**Task goal:** Revise the text of every item so that each "elbow" becomes "elbow joint", leaving every other line unchanged. Omit the pictures from your answer.

[Joint position lists]
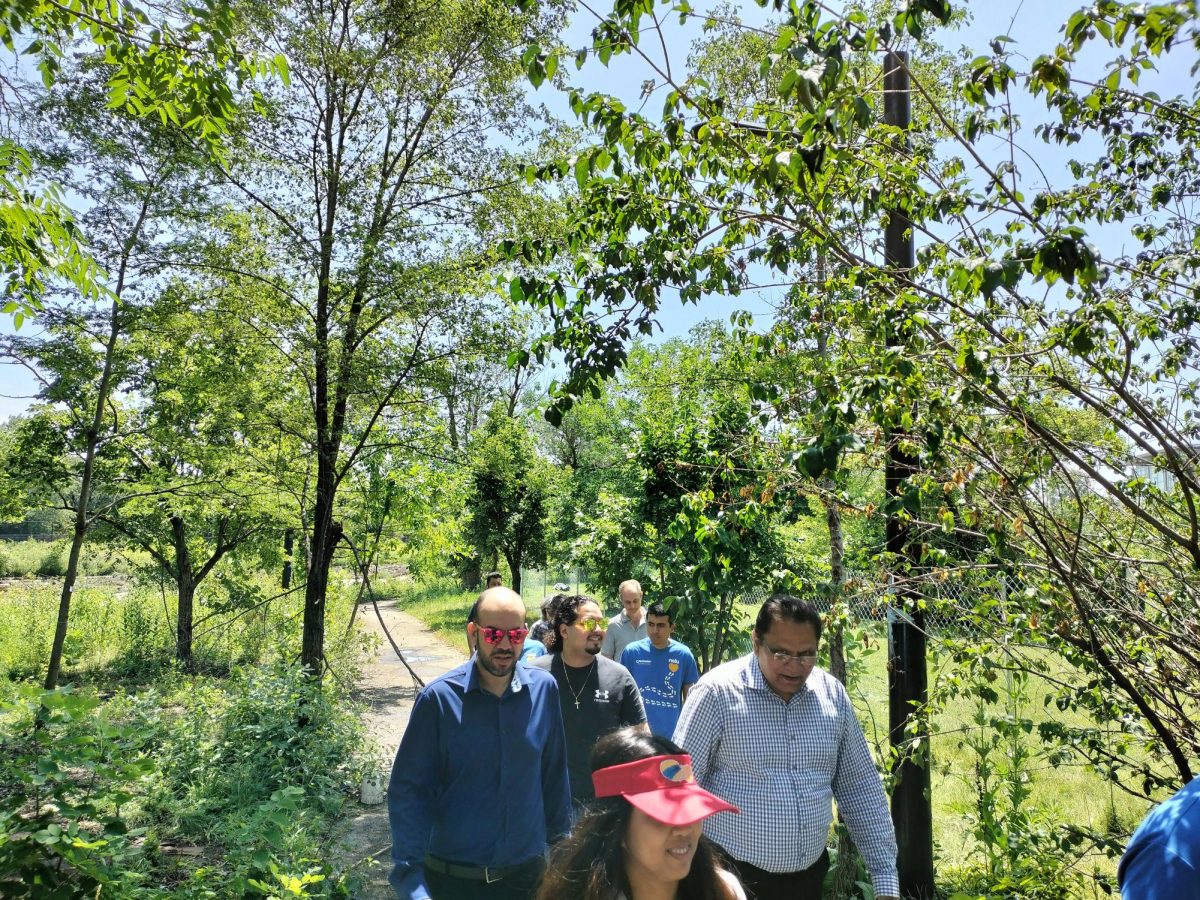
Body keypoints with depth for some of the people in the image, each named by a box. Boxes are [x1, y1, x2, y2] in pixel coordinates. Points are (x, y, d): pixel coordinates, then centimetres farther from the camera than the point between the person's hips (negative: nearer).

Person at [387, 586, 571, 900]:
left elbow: (554, 776, 3)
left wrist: (560, 842, 7)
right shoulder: (439, 697, -14)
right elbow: (409, 790, -12)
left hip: (528, 872, 2)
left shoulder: (544, 689, -6)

**Solution to this problem:**
Body keypoints with depth for some of the people in the image, each named by a box. Boxes are [x1, y1, x2, y2] in pixel coordinates. Points are (x, y, d): pixel coordinates, then centimetres farther from the camera than the point between the person's hips (negative: nearer).

Person at [387, 586, 571, 900]:
left elbow joint: (554, 776, 3)
left wrist: (560, 842, 7)
right shoulder: (439, 697, -14)
right elbow joint: (409, 790, -12)
left hip: (528, 872, 2)
left shoulder: (544, 689, -6)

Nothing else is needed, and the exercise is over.